Über die Rolle der schiitischen Hisbollah wird heftig diskutiert
Starke Emotionen rief der Besuch der schiitischen Al-Hassanein-Moschee hervor. Sie erinnerte die Teilnehmer an die Rolle der schiitischen Hisbollah-Miliz aus dem Libanon im Syrienkonflikt: Die Hisbollah ist ein wichtiger Verbündeter von Diktator Assad. Ein Teilnehmer in der Gruppe hatte im Krieg ihm Nahestehende verloren; sie waren von Mitgliedern der Hisbollah-Miliz getötet worden. Heftig wurde darüber diskutiert, welche Unterschiede es zwischen der sozial engagierten Berliner Moschee und der gewalttätigen Hisbollah im Konflikt gibt. Doch die Gruppe hielt die Emotionen aus. Nach der Diskussion ging man wie stets gemeinsam zum Essen.

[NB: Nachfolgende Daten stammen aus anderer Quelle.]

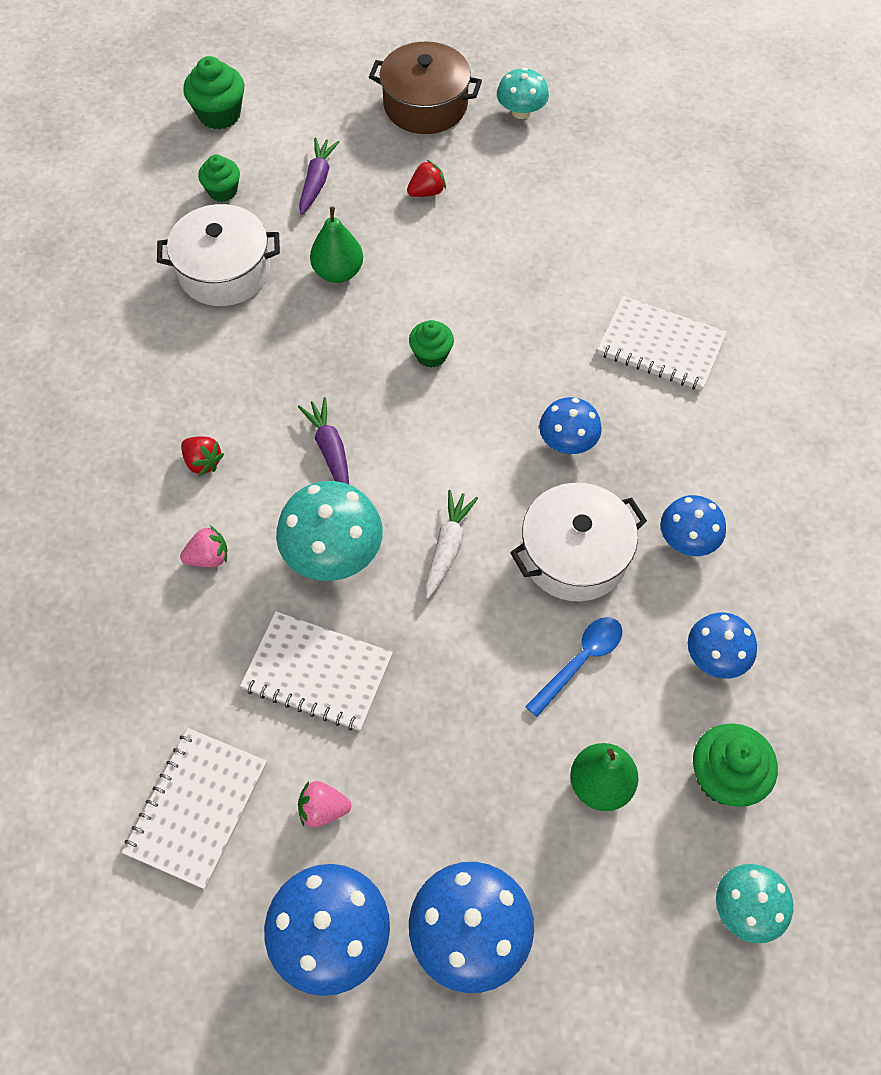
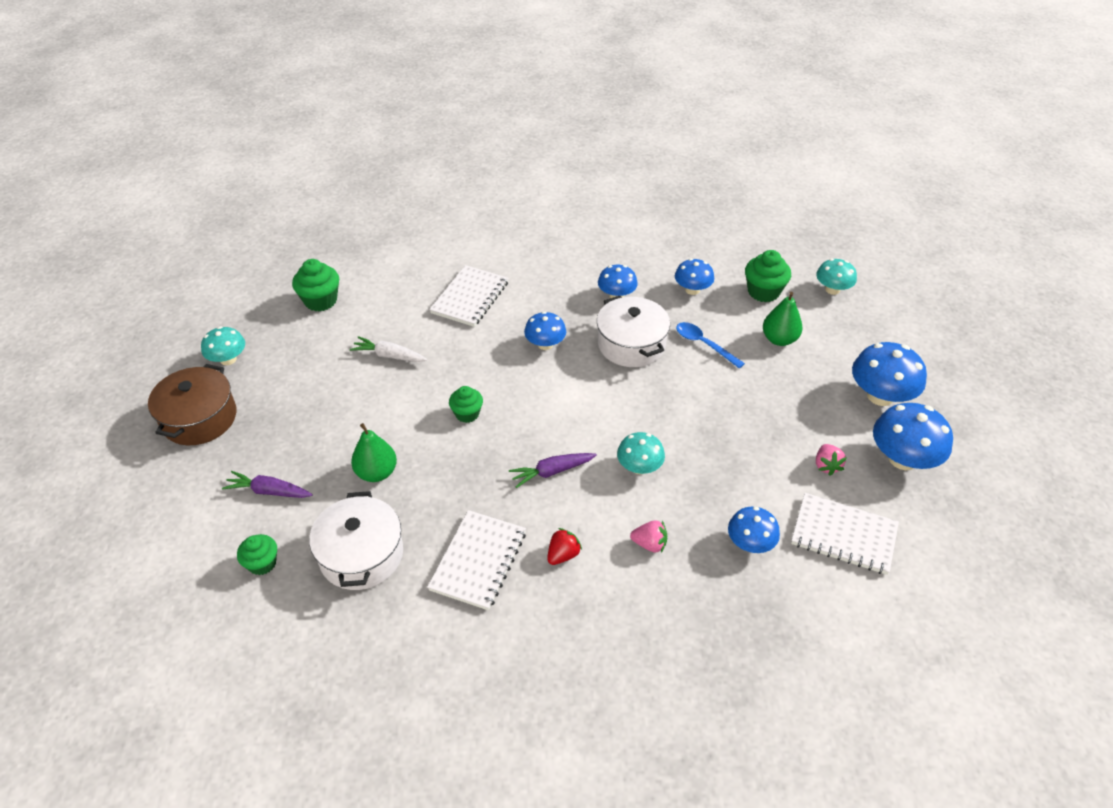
camera: 90 degrees left, 15 degrees down
pink strawberry [180,526,228,567] -> pink strawberry turned 120 degrees clockwise [630,520,667,552]
green cupcake [183,56,244,130] -> green cupcake moved to [292,259,339,312]
white notebook [240,611,393,731] -> white notebook moved to [427,510,526,610]
turquoise mushroom [276,481,383,581] -> turquoise mushroom [617,432,665,474], size x0.63
red strawberry [407,160,446,197] -> none
white carrot [425,490,478,599] -> white carrot moved to [350,336,427,362]
none -> blue mushroom [728,507,780,553]

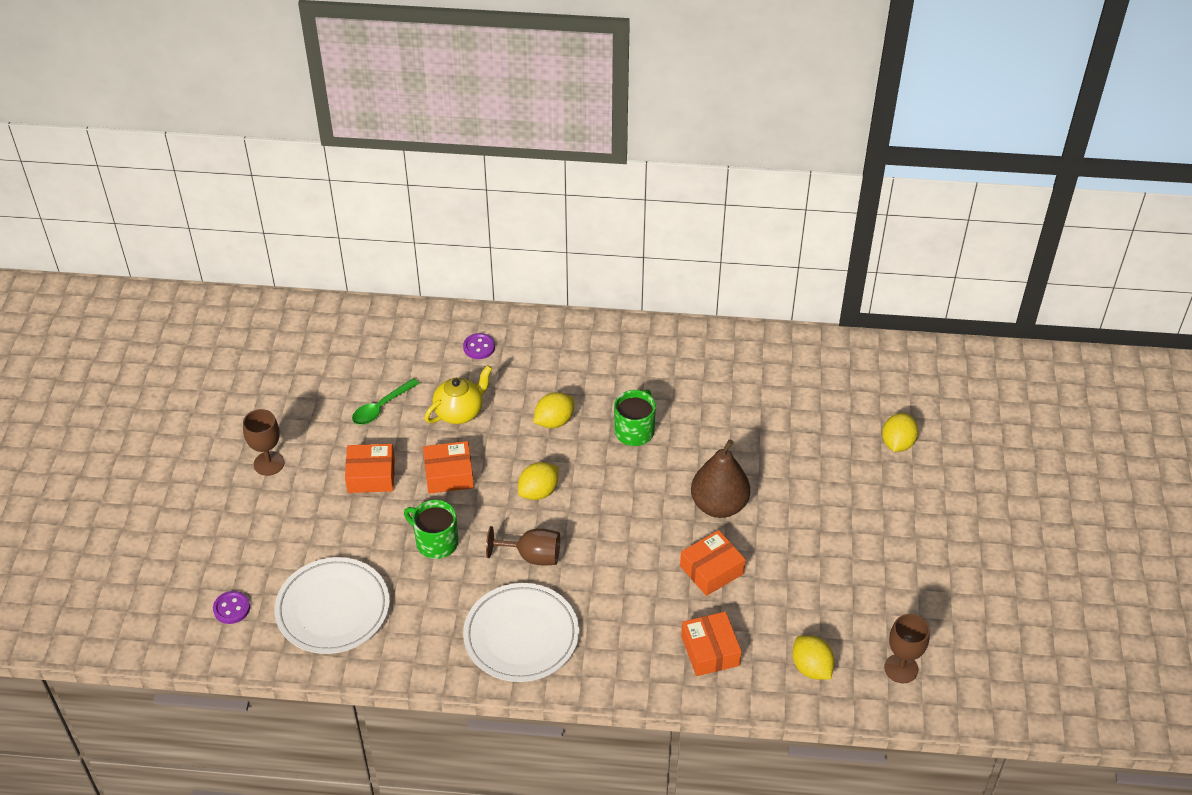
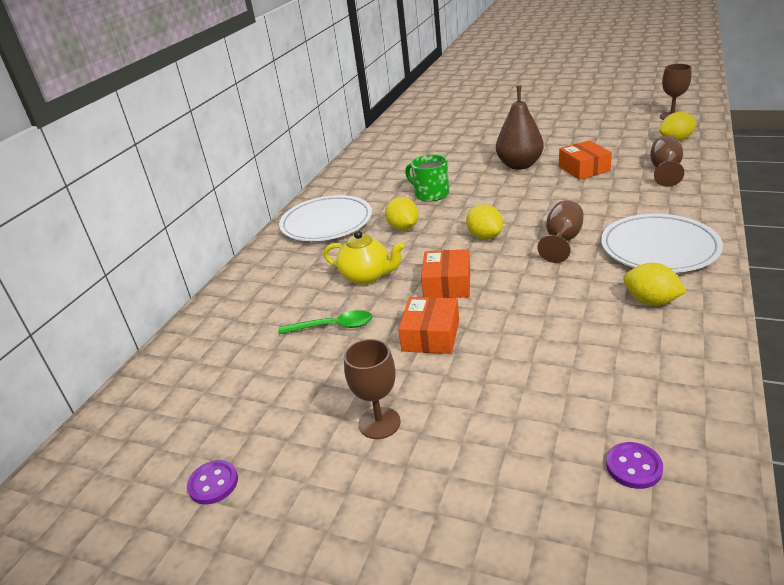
camera: 70 degrees left, 15 degrees down
white plate [275,557,390,654] -> white plate moved to [279,195,372,241]
green spoon [352,378,420,425] -> green spoon turned 60 degrees counterclockwise [278,310,373,334]
green mug [404,500,458,559] -> none
yellow teapot [424,365,492,424] -> yellow teapot turned 135 degrees clockwise [323,231,405,285]
purple button [463,333,495,359] -> purple button moved to [187,460,238,505]
orange box [681,612,742,676] -> brown goblet [650,135,684,187]
yellow lemon [882,413,918,452] -> yellow lemon moved to [623,263,686,305]

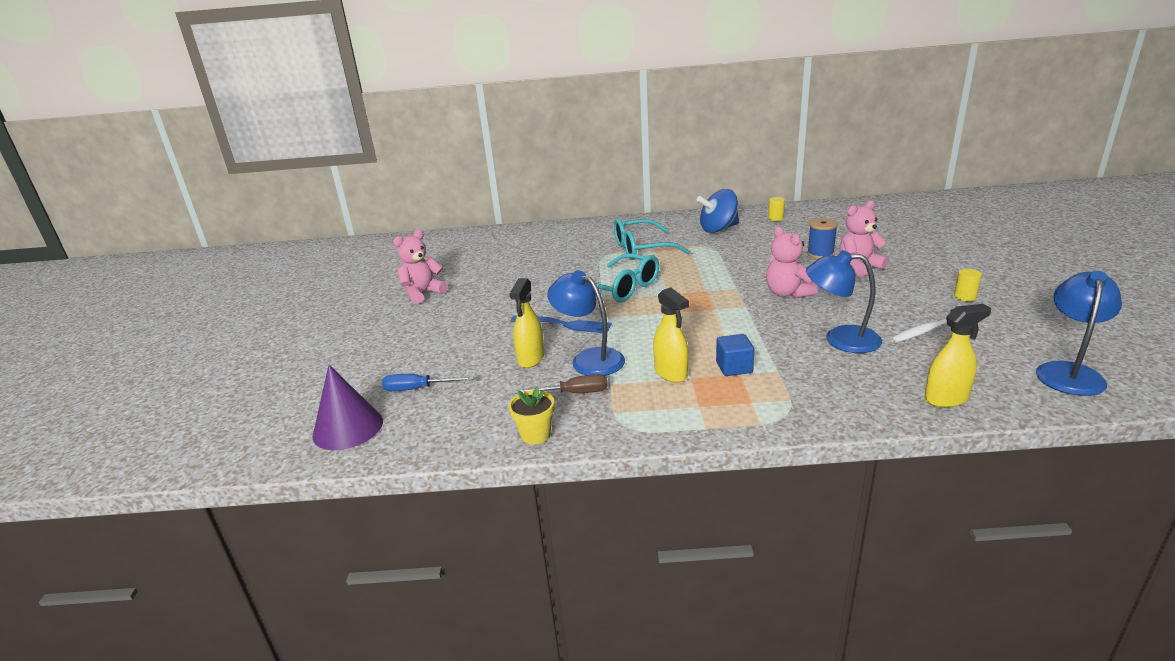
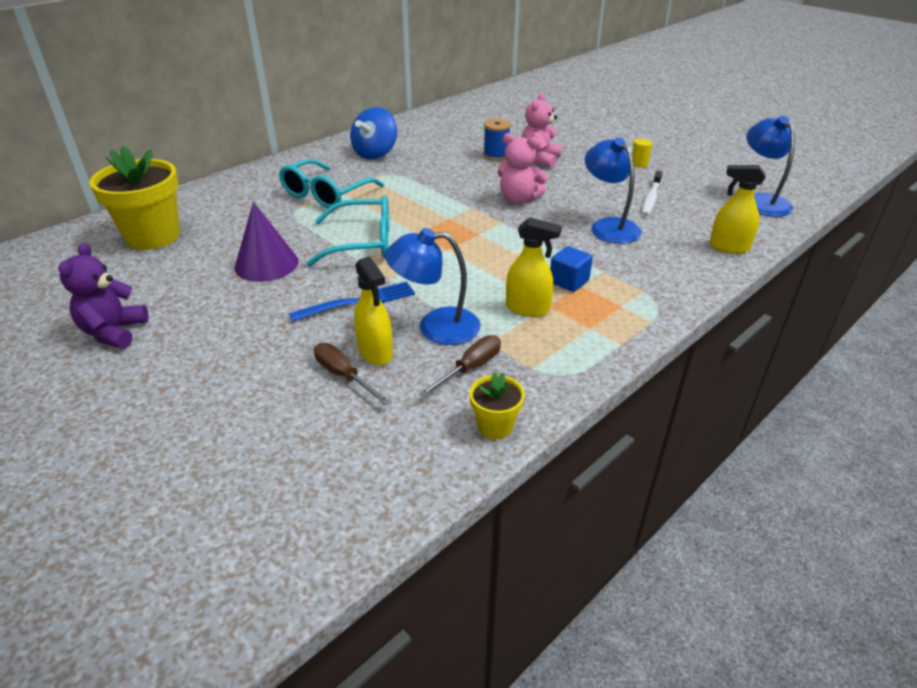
camera: 45 degrees left, 10 degrees up
purple cone [312,365,383,450] -> purple cone moved to [234,202,299,282]
blue screwdriver [382,374,474,391] -> none
pink teddy bear [393,230,448,304] -> purple teddy bear [58,243,149,348]
yellow cylinder [768,197,785,221] -> none
blue lamp [806,250,882,353] -> blue lamp turned 90 degrees clockwise [585,137,642,244]
yellow spray bottle [924,304,991,408] -> yellow spray bottle turned 105 degrees counterclockwise [709,165,766,254]
none -> yellow flower pot [89,145,180,250]
none -> brown screwdriver [314,343,390,405]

Die Impulse für das interreligiöse Versöhnungsprojekt stammen unter anderem aus der Dialogarbeit des italienischen Jesuiten Paolo Dall’Oglio in Syrien. Dall’Oglio hatte seit Beginn der 1980er Jahre im alten Kloster Mar Musa in der Wüste circa 80 Kilometer nördlich von Damaskus eine Ordensgemeinschaft gegründet, die ihre zentrale Aufgabe in der Gastfreundschaft und der Liebe zu den Muslimen sieht. In dem Kloster entstand eine im Nahen Osten einzigartige Begegnungsstätte für Christen, Muslime und Suchende aller Art. Nach seiner Ausweisung aus Syrien 2012 hielt Dall’Oglio seinen einzigen Vortrag in Deutschland in der Katholischen Akademie Berlin und inspirierte so mit zu dem Projekt. Er wurde im Juli 2013 von der Terrormiliz IS entführt, als er nach Syrien zurückgekehrt war. Seitdem fehlt jedes Lebenszeichen von ihm. Im Projekt Erinnerte Zukunft leben seine Ideen weiter.
Auch im Projekt ist es nicht gelungen, alle tiefsitzenden Vorurteile zwischen Christen und Muslimen direkt anzusprechen; Würtz wünscht sich deshalb für die nächste Runde eine längere Laufzeit. „Eine langsame Annäherung der Teilnehmer ist notwendig, um die nötige Vertrauensbasis zu schaffen.“ Eine zweite Runde ist vorgesehen, allerdings steht die Finanzierung noch nicht.